DCRUM – monitoring Weblogic – Peoplesoft
This article describes a little background of Weblogic/Peoplesoft, how to get the private key, and setting Weblogic to use SSL Ciphers supported by DCRUM.
For those who have not configured monitoring for Peoplesoft/Weblogic, understand that Peoplesoft rides on top of Weblogic. Weblogic will, in turn, use a java key store (jks) for managing the SSL Keys.
Weblogic can, and probably will, use ciphers not supported by DCRUM. This will be evidenced by running rcon from the AMD and entering “show ssldecr ciphers”. A list of supported, and unsupported ciphers will be listed. At the bottom of the list may be other ciphers that are not currently named in DCRUM, but a quick internet search will display what they are. (http://www.thesprawl.org/research/tls-and-ssl-cipher-suites/)
In my case we saw C013 (TLS_ECDHE_RSA_WITH_AES_128_CBC_SHA) and C014 (TLS_ECDHE_RSA_WITH_AES_256_CBC_SHA) predominately used in our environment. Even after adding the private keys to the AMD the Weblogic traffic was not decrypted. The keys were loaded by the AMD (show ssldecr keys) but not used by the servers (show ssldecr servers).

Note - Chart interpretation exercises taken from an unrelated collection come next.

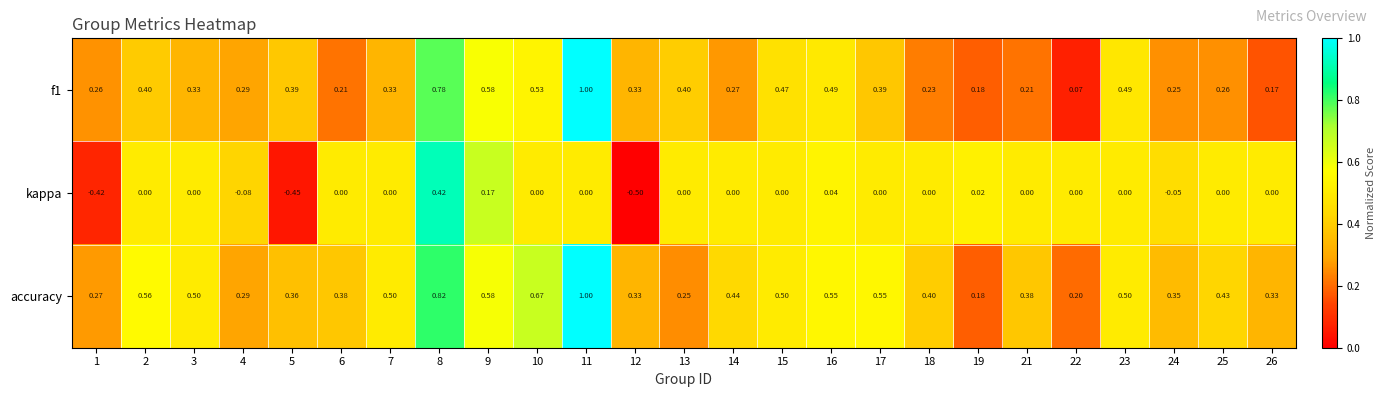

Between 5 and 10, which series saw the biggest shift?

kappa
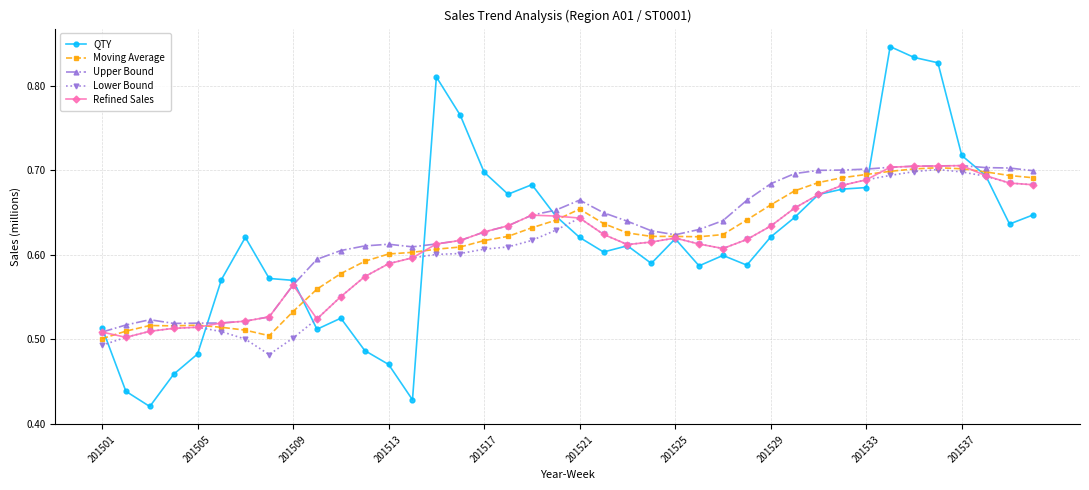

At how many categories does at least one series exceed 0?

40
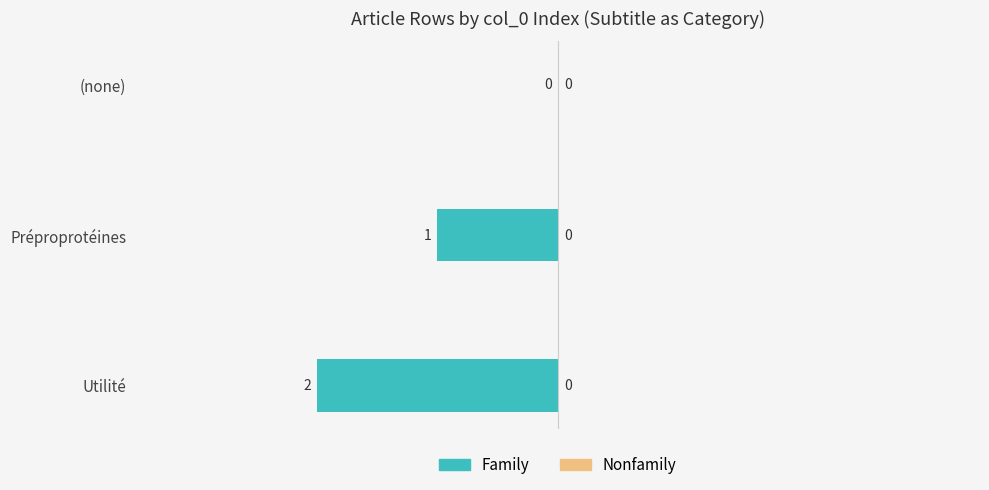

True or false: the data shows 0 at (none).

True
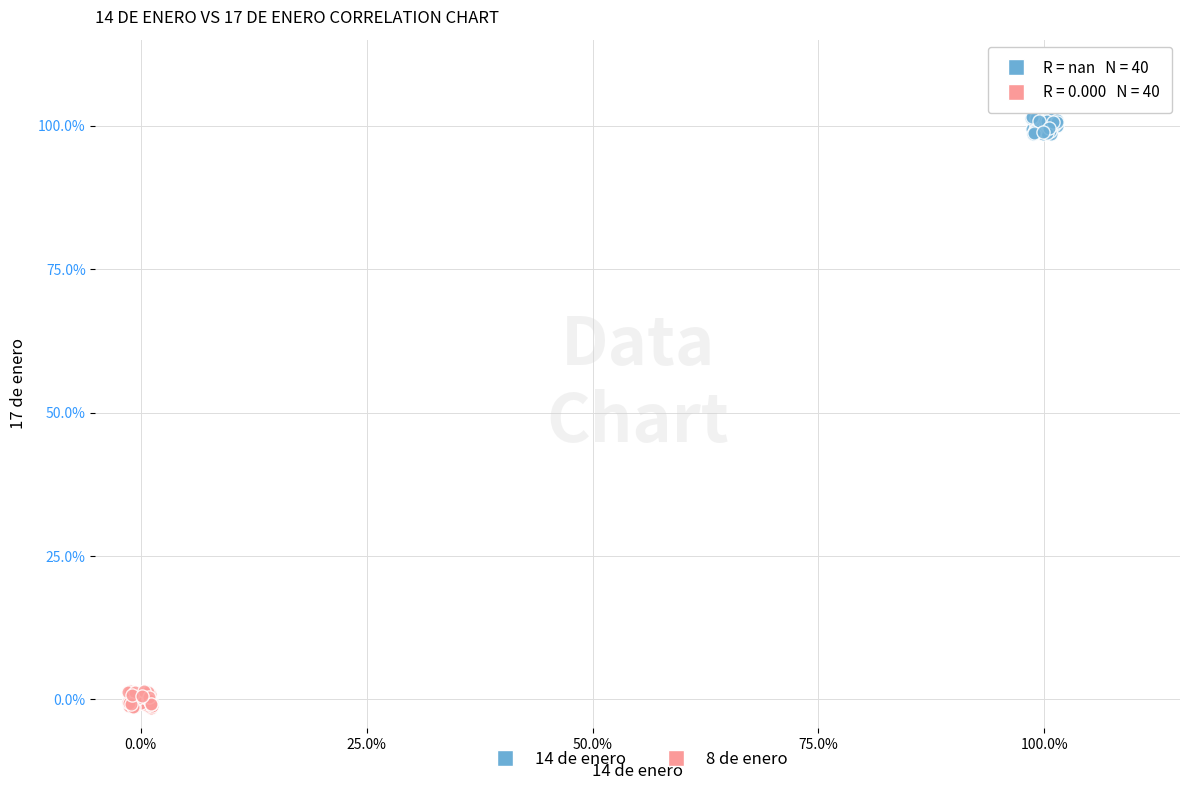

Which series contains the lowest Y value?

8 de enero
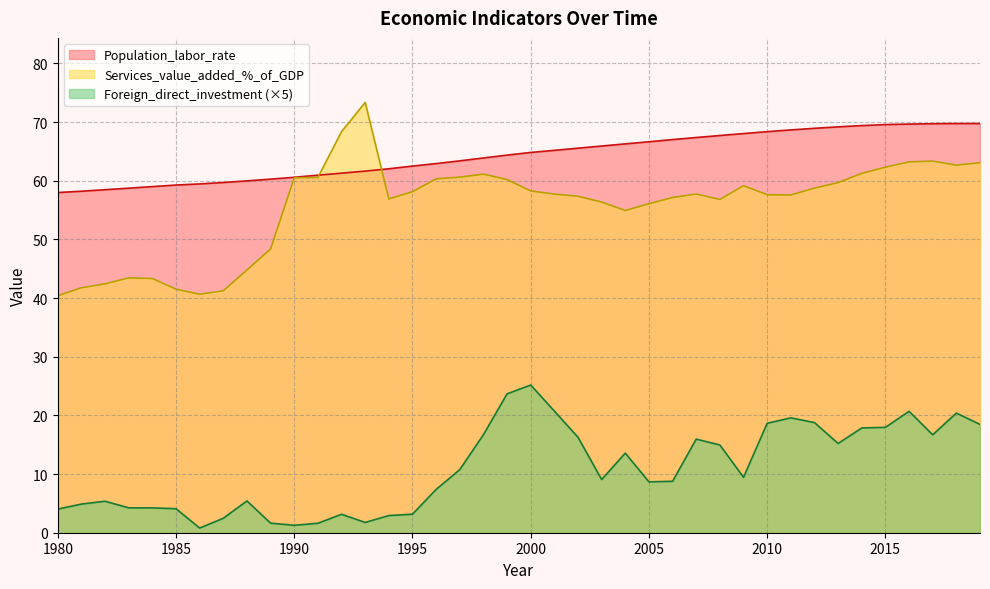

Rank the series by their maximum value, from highest to lowest.

Services_value_added_%_of_GDP, Population_labor_rate, Foreign_direct_investment (×5)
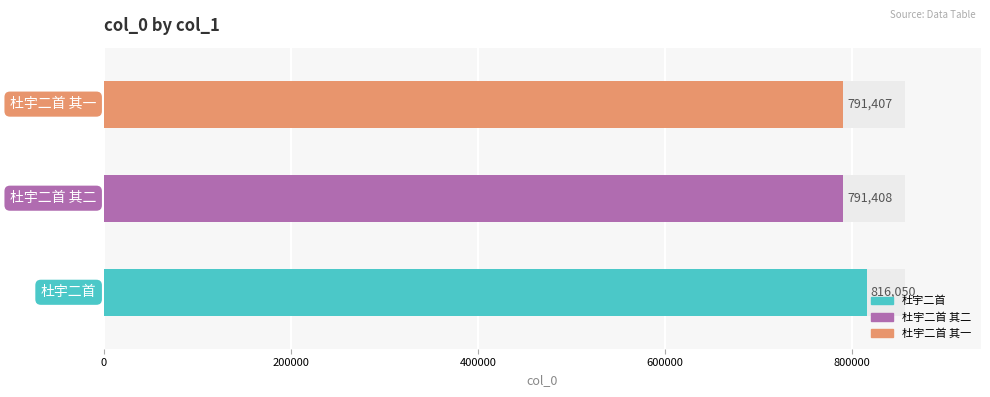

What is the ratio of the value at 杜宇二首 其一 to the value at 杜宇二首?

1.0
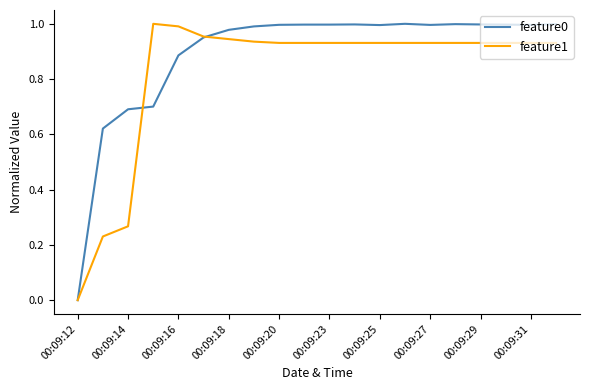

Rank the series by their average value, from lowest to highest.

feature1, feature0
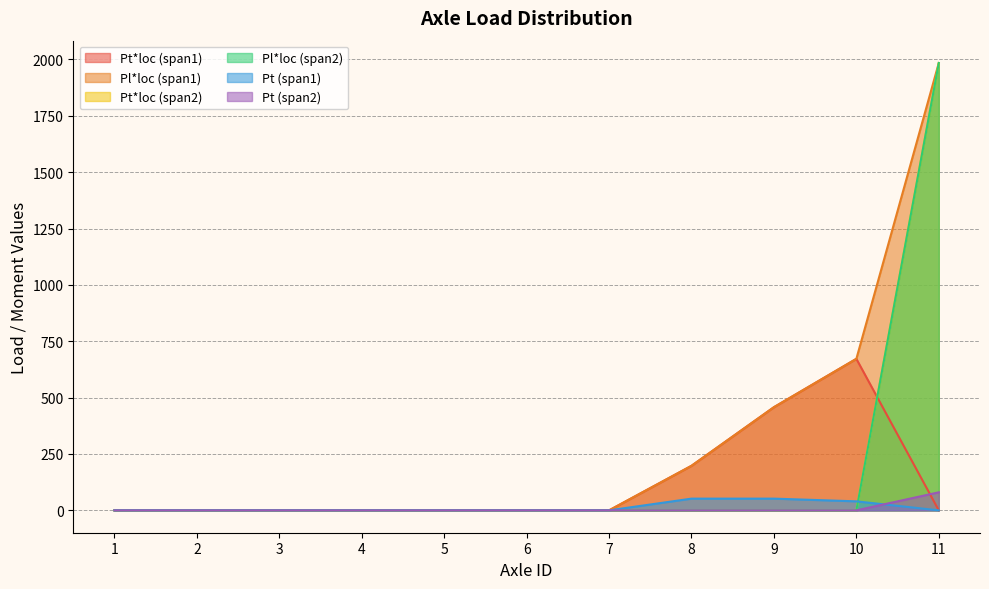

What is the maximum value shown in the chart?

1984.0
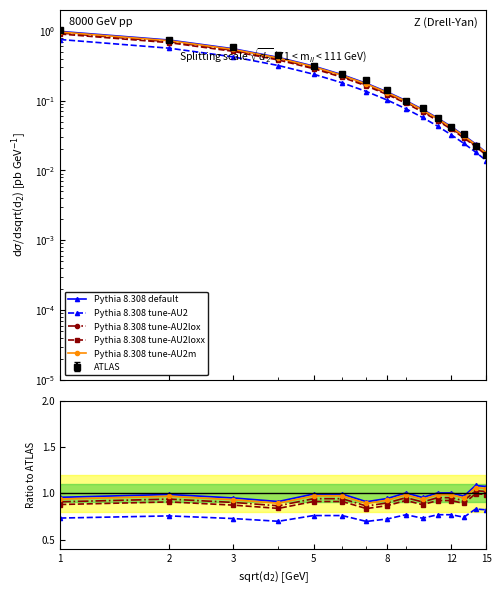

Reading left to right, list all the values displayed in this chart.

Pythia 8.308 default: 1.0	1.0	0.9	0.9	1.0	1.0	0.9	0.9	1.0	1.0	1.0	1.0	1.0	1.1	1.1
Pythia 8.308 tune-AU2: 0.7	0.8	0.7	0.7	0.8	0.8	0.7	0.7	0.8	0.7	0.8	0.8	0.7	0.8	0.8
Pythia 8.308 tune-AU2lox: 0.9	0.9	0.9	0.9	0.9	0.9	0.9	0.9	1.0	0.9	1.0	1.0	0.9	1.0	1.0
Pythia 8.308 tune-AU2loxx: 0.9	0.9	0.9	0.8	0.9	0.9	0.8	0.9	0.9	0.9	0.9	0.9	0.9	1.0	1.0
Pythia 8.308 tune-AU2m: 0.9	1.0	0.9	0.9	1.0	1.0	0.9	0.9	1.0	0.9	1.0	1.0	0.9	1.1	1.1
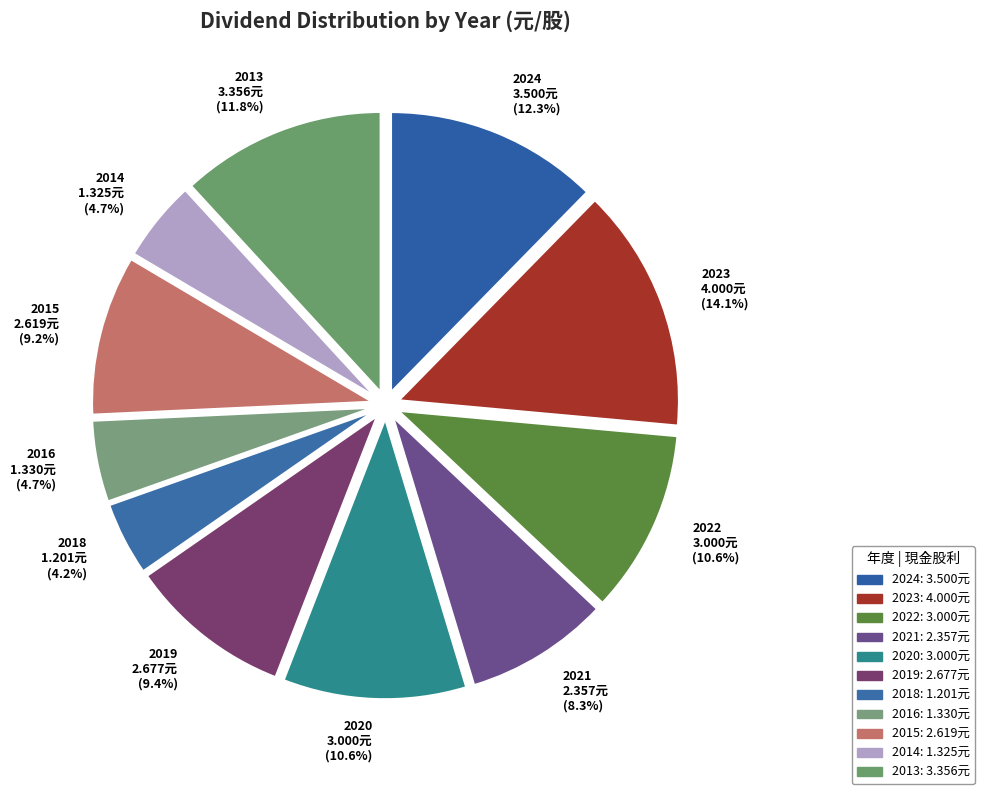

What is the largest slice in the pie chart?

2023 4.000元 (14.1%)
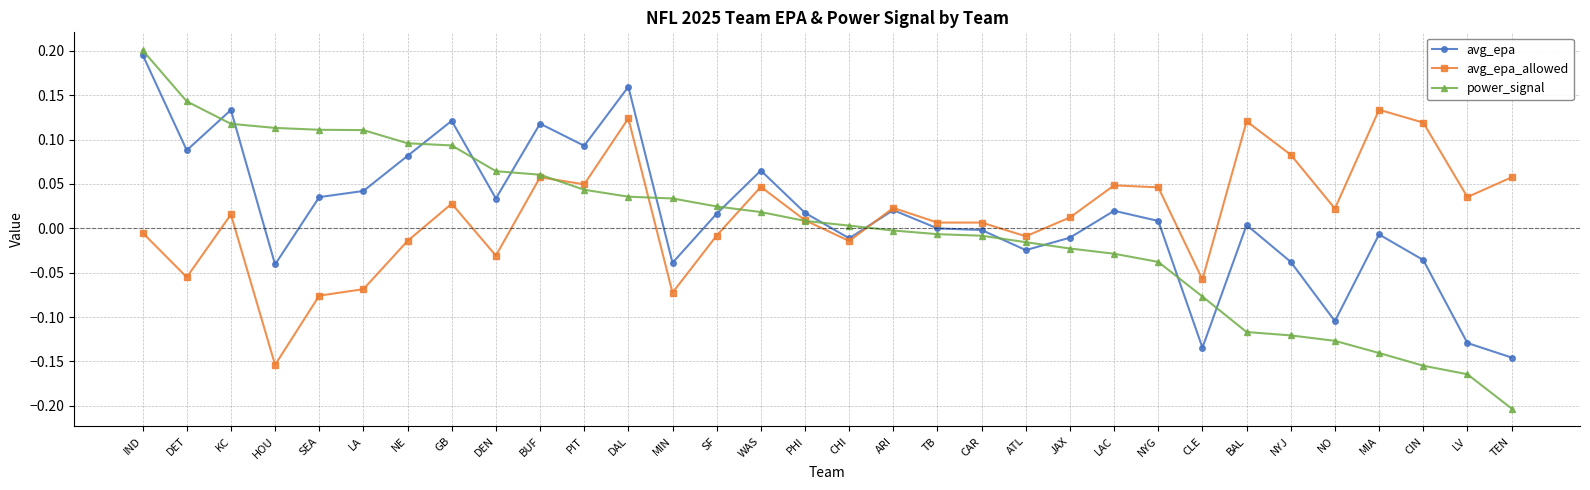

At which label does avg_epa reach its minimum?

TEN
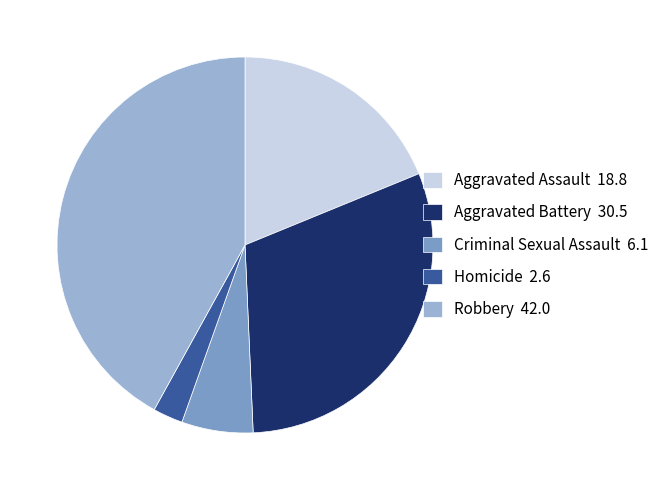

Which slice is the largest?

Robbery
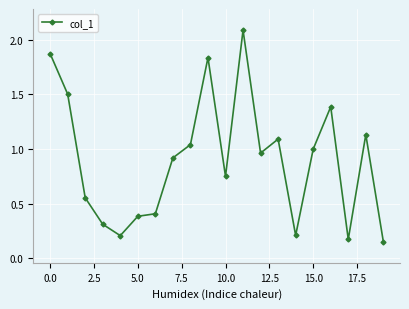

Does the chart display data point markers on the line(s)?

Yes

Certain ciphers cannot be decrypted through network sniffing, or are not supported by DCRUM, as explained in the FAQ: https://community.dynatrace.com/community/display/PUBDCRUM/SSL+Decryption+FAQ
Getting the private Key from the JKS
To export the private key get a list of the keys/certs in the JKS. Use the command:
keytool -list -v -keystore keystore.jks
Change the keystore.jks to the name used by your weblogic server.
Look for a line that shows the private key. The other entries are the certificates. The private key needs to be exported. Next, export the private key to a new keystore in pkcs12 format.
keytool -importkeystore -srckeystore keystore.jks -destkeystore keystore.p12 -deststoretype PKCS12 -srcalias <jkskeyalias> -deststorepass <password> -destkeypass <password>
Change the parameters as necessary. For the jkskeyalias specify the private key from the keytool list. Otherwise the command will try to export all of the certificates as well.
Follow the DCRUM documentation to move the key to the AMD and convert it to a PEM formatted file.
openssl pkcs12 -in privatekey.p12 -nodes -nocerts -out key.pem
Add the key to the keylist and restart the RTM process. Verify the key was loaded by rtm (rcon: show ssldecr keys).
Setting the Cipher on Weblogic
By adding Weblogic startup parameters SSL details can be seen in the server log. Details such as supported cipher suites and ciphers used by connected clients. See this article for details:
To set the Weblogic Ciphers, determine what ciphers that Weblogic can use are supported by DCRUM. The oracle article above shows a list if Weblogic ciphers (in the supported ciphers section). From rcon, “show ssldecr ciphers” will show AMD supported ciphers. The whole list of supported cipher suites is available here:
In our case we chose 4:
Use multiple ciphers as the Weblogic server will negotiate which cipher to use base on the connecting client’s browser capabilities. If the client does not support one of the ciphers the client will not connect.
Next configure Weblogic to use those ciphers. Open the server’s config.xml and add lines for the ciphersuites:
<ciphersuite> TLS_RSA_WITH_AES_128_CBC_SHA256 </ciphersuite>
<ciphersuite> TLS_RSA_WITH_AES_128_CBC_SHA </ciphersuite>
Ensure the ciphersuite entries are immediately below the enabled section.
Restart the Weblogic server. Client connections will start using the ciphers listed and the AMD will be able to decrypt the traffic.